| What you have to do |
Search the data below for the word "under" and copy each line that holds it.

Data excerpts
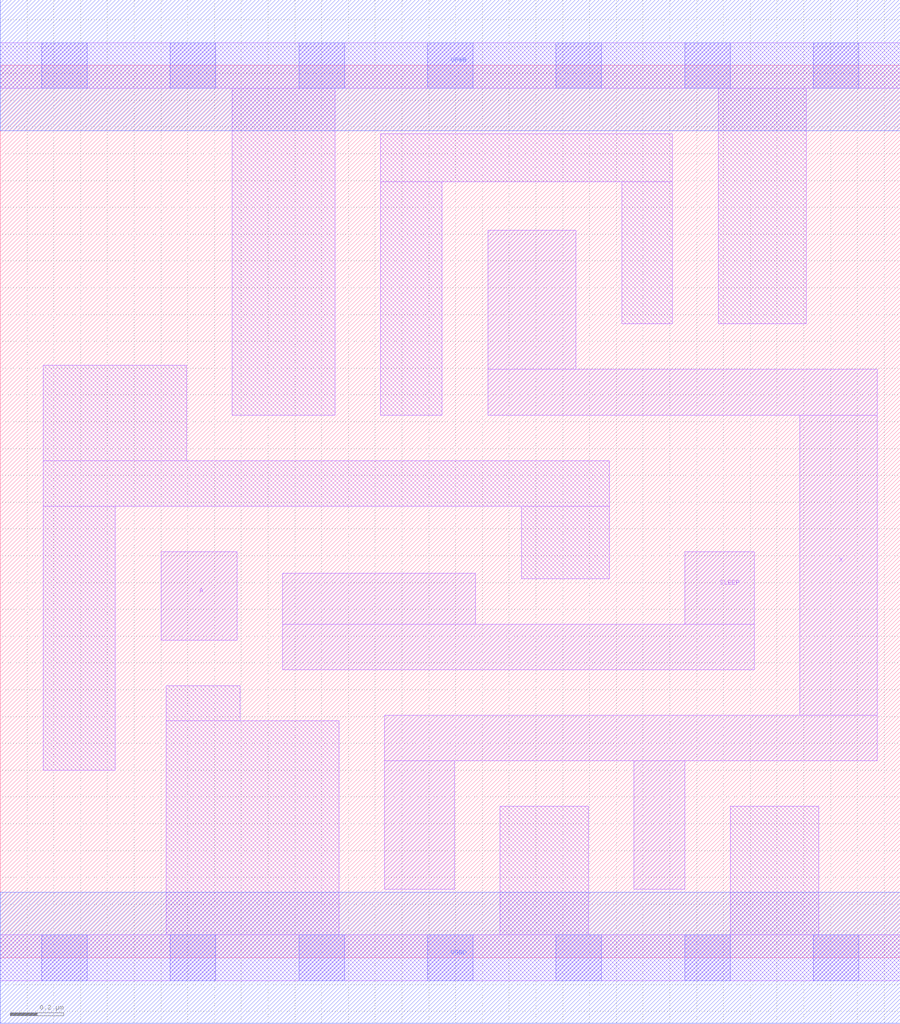
<source format=lef>
# Copyright 2020 The SkyWater PDK Authors
#
# Licensed under the Apache License, Version 2.0 (the "License");
# you may not use this file except in compliance with the License.
# You may obtain a copy of the License at
#
#     https://www.apache.org/licenses/LICENSE-2.0
#
# Unless required by applicable law or agreed to in writing, software
# distributed under the License is distributed on an "AS IS" BASIS,
# WITHOUT WARRANTIES OR CONDITIONS OF ANY KIND, either express or implied.
# See the License for the specific language governing permissions and
# limitations under the License.
#
# SPDX-License-Identifier: Apache-2.0

VERSION 5.7 ;
  NAMESCASESENSITIVE ON ;
  NOWIREEXTENSIONATPIN ON ;
  DIVIDERCHAR "/" ;
  BUSBITCHARS "[]" ;
UNITS
  DATABASE MICRONS 200 ;
END UNITS
MACRO sky130_fd_sc_lp__isobufsrc_2
  CLASS CORE ;
  FOREIGN sky130_fd_sc_lp__isobufsrc_2 ;
  ORIGIN  0.000000  0.000000 ;
  SIZE  3.360000 BY  3.330000 ;
  SYMMETRY X Y ;
  SITE unit ;
  PIN A
    ANTENNAGATEAREA  0.126000 ;
    DIRECTION INPUT ;
    USE SIGNAL ;
    PORT
      LAYER li1 ;
        RECT 0.600000 1.185000 0.885000 1.515000 ;
    END
  END A
  PIN SLEEP
    ANTENNAGATEAREA  0.630000 ;
    DIRECTION INPUT ;
    USE SIGNAL ;
    PORT
      LAYER li1 ;
        RECT 1.055000 1.075000 2.815000 1.245000 ;
        RECT 1.055000 1.245000 1.775000 1.435000 ;
        RECT 2.555000 1.245000 2.815000 1.515000 ;
    END
  END SLEEP
  PIN X
    ANTENNADIFFAREA  0.823200 ;
    DIRECTION OUTPUT ;
    USE SIGNAL ;
    PORT
      LAYER li1 ;
        RECT 1.435000 0.255000 1.695000 0.735000 ;
        RECT 1.435000 0.735000 3.275000 0.905000 ;
        RECT 1.820000 2.025000 3.275000 2.195000 ;
        RECT 1.820000 2.195000 2.150000 2.715000 ;
        RECT 2.365000 0.255000 2.555000 0.735000 ;
        RECT 2.985000 0.905000 3.275000 2.025000 ;
    END
  END X
  PIN VGND
    DIRECTION INOUT ;
    USE GROUND ;
    PORT
      LAYER met1 ;
        RECT 0.000000 -0.245000 3.360000 0.245000 ;
    END
  END VGND
  PIN VPWR
    DIRECTION INOUT ;
    USE POWER ;
    PORT
      LAYER met1 ;
        RECT 0.000000 3.085000 3.360000 3.575000 ;
    END
  END VPWR
  OBS
    LAYER li1 ;
      RECT 0.000000 -0.085000 3.360000 0.085000 ;
      RECT 0.000000  3.245000 3.360000 3.415000 ;
      RECT 0.160000  0.700000 0.430000 1.685000 ;
      RECT 0.160000  1.685000 2.275000 1.855000 ;
      RECT 0.160000  1.855000 0.695000 2.210000 ;
      RECT 0.620000  0.085000 1.265000 0.885000 ;
      RECT 0.620000  0.885000 0.895000 1.015000 ;
      RECT 0.865000  2.025000 1.250000 3.245000 ;
      RECT 1.420000  2.025000 1.650000 2.895000 ;
      RECT 1.420000  2.895000 2.510000 3.075000 ;
      RECT 1.865000  0.085000 2.195000 0.565000 ;
      RECT 1.945000  1.415000 2.275000 1.685000 ;
      RECT 2.320000  2.365000 2.510000 2.895000 ;
      RECT 2.680000  2.365000 3.010000 3.245000 ;
      RECT 2.725000  0.085000 3.055000 0.565000 ;
    LAYER mcon ;
      RECT 0.155000 -0.085000 0.325000 0.085000 ;
      RECT 0.155000  3.245000 0.325000 3.415000 ;
      RECT 0.635000 -0.085000 0.805000 0.085000 ;
      RECT 0.635000  3.245000 0.805000 3.415000 ;
      RECT 1.115000 -0.085000 1.285000 0.085000 ;
      RECT 1.115000  3.245000 1.285000 3.415000 ;
      RECT 1.595000 -0.085000 1.765000 0.085000 ;
      RECT 1.595000  3.245000 1.765000 3.415000 ;
      RECT 2.075000 -0.085000 2.245000 0.085000 ;
      RECT 2.075000  3.245000 2.245000 3.415000 ;
      RECT 2.555000 -0.085000 2.725000 0.085000 ;
      RECT 2.555000  3.245000 2.725000 3.415000 ;
      RECT 3.035000 -0.085000 3.205000 0.085000 ;
      RECT 3.035000  3.245000 3.205000 3.415000 ;
  END
END sky130_fd_sc_lp__isobufsrc_2
END LIBRARY

</source>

| Output of the task |
# Licensed under the Apache License, Version 2.0 (the "License");
# distributed under the License is distributed on an "AS IS" BASIS,
# limitations under the License.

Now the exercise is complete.